Current vision-language models (VLMs) exhibit limited capability in functional reasoning—such as grasp point identification, placement region localization, and traversable space detection—due to the absence of fine-grained object and spatial affordance annotations. To address this, we introduce RoboAfford++, the first million-scale, robot-centric vision-language question-answering dataset explicitly designed for manipulation and navigation tasks. It systematically covers three functional semantic categories: object attributes, manipulable regions, and traversable spaces. We further propose RoboAfford-Eval, a dedicated benchmark for evaluating functional reasoning. Data are synthetically generated using generative AI, and VLMs are fine-tuned via multi-task question answering. Experiments demonstrate that state-of-the-art VLMs suffer from significant bottlenecks on functional reasoning tasks; however, fine-tuning on RoboAfford++ yields an average performance gain of 23.6% across all three tasks, empirically validating the critical role of fine-grained affordance data in enhancing VLMs’ functional understanding.

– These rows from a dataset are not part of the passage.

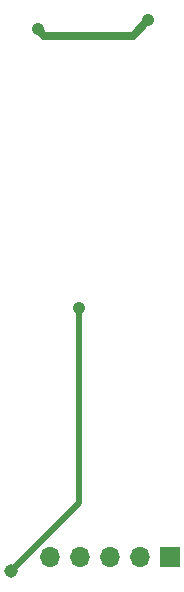
<source format=gbr>
G04 #@! TF.FileFunction,Copper,L2,Bot,Signal*
%FSLAX46Y46*%
G04 Gerber Fmt 4.6, Leading zero omitted, Abs format (unit mm)*
G04 Created by KiCad (PCBNEW 4.0.6) date Wed May  3 19:00:56 2017*
%MOMM*%
%LPD*%
G01*
G04 APERTURE LIST*
%ADD10C,0.050000*%
%ADD11R,1.700000X1.700000*%
%ADD12O,1.700000X1.700000*%
%ADD13C,1.041400*%
%ADD14C,1.066800*%
%ADD15C,1.143000*%
%ADD16C,0.635000*%
%ADD17C,0.508000*%
G04 APERTURE END LIST*
D10*
D11*
X108712000Y-138176000D03*
D12*
X106172000Y-138176000D03*
X103632000Y-138176000D03*
X101092000Y-138176000D03*
X98552000Y-138176000D03*
D13*
X106807000Y-92710000D03*
X97536000Y-93472000D03*
D14*
X101028500Y-117030500D03*
D15*
X95250000Y-139339000D03*
D16*
X105524301Y-93992699D02*
X106807000Y-92710000D01*
X97536000Y-93472000D02*
X98056699Y-93992699D01*
X98056699Y-93992699D02*
X105524301Y-93992699D01*
D17*
X101028500Y-117454764D02*
X101028500Y-117030500D01*
X101028500Y-133560500D02*
X101028500Y-117454764D01*
X95250000Y-139339000D02*
X101028500Y-133560500D01*
M02*

</source>
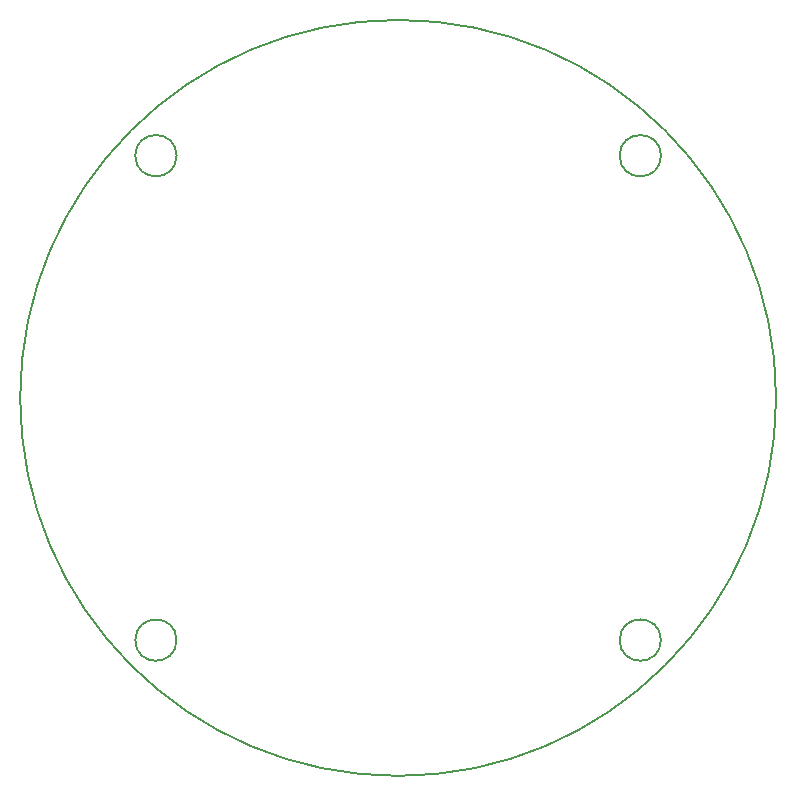
<source format=gbr>
%TF.GenerationSoftware,KiCad,Pcbnew,(6.0.5)*%
%TF.CreationDate,2022-10-17T22:48:42+09:00*%
%TF.ProjectId,line __,6c696e65-2071-4082-9e6b-696361645f70,rev?*%
%TF.SameCoordinates,Original*%
%TF.FileFunction,Profile,NP*%
%FSLAX46Y46*%
G04 Gerber Fmt 4.6, Leading zero omitted, Abs format (unit mm)*
G04 Created by KiCad (PCBNEW (6.0.5)) date 2022-10-17 22:48:42*
%MOMM*%
%LPD*%
G01*
G04 APERTURE LIST*
%TA.AperFunction,Profile*%
%ADD10C,0.200000*%
%TD*%
G04 APERTURE END LIST*
D10*
X168306097Y-122106097D02*
G75*
G03*
X168306097Y-122106097I-1750000J0D01*
G01*
X168306097Y-81093903D02*
G75*
G03*
X168306097Y-81093903I-1750000J0D01*
G01*
X178050000Y-101600000D02*
G75*
G03*
X178050000Y-101600000I-32000000J0D01*
G01*
X127293903Y-122106097D02*
G75*
G03*
X127293903Y-122106097I-1750000J0D01*
G01*
X127293903Y-81093903D02*
G75*
G03*
X127293903Y-81093903I-1750000J0D01*
G01*
M02*

</source>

Robotic manipulation and navigation are fundamental capabilities of embodied intelligence, enabling effective robot interactions with the physical world. Achieving these capabilities requires a cohesive understanding of the environment, including object recognition to localize target objects, object affordances to identify potential interaction areas and spatial affordances to discern optimal areas for both object placement and robot movement. While Vision-Language Models (VLMs) excel at high-level task planning and scene understanding, they often struggle to infer actionable positions for physical interaction, such as functional grasping points and permissible placement regions. This limitation stems from the lack of fine-grained annotations for object and spatial affordances in their training datasets. To tackle this challenge, we introduce RoboAfford++, a generative AI-enhanced dataset for multimodal affordance learning for both robotic manipulation and navigation. Our dataset comprises 869,987 images paired with 2.0 million question answering (QA) annotations, covering three critical tasks: object affordance recognition to identify target objects based on attributes and spatial relationships, object affordance prediction to pinpoint functional parts for manipulation, and spatial affordance localization to identify free space for object placement and robot navigation. Complementing this dataset, we propose RoboAfford-Eval, a comprehensive benchmark for assessing affordance-aware prediction in real-world scenarios, featuring 338 meticulously annotated samples across the same three tasks. Extensive experimental results reveal the deficiencies of existing VLMs in affordance learning, while fine-tuning on the RoboAfford++ dataset significantly enhances their ability to reason about object and spatial affordances, validating the dataset's effectiveness.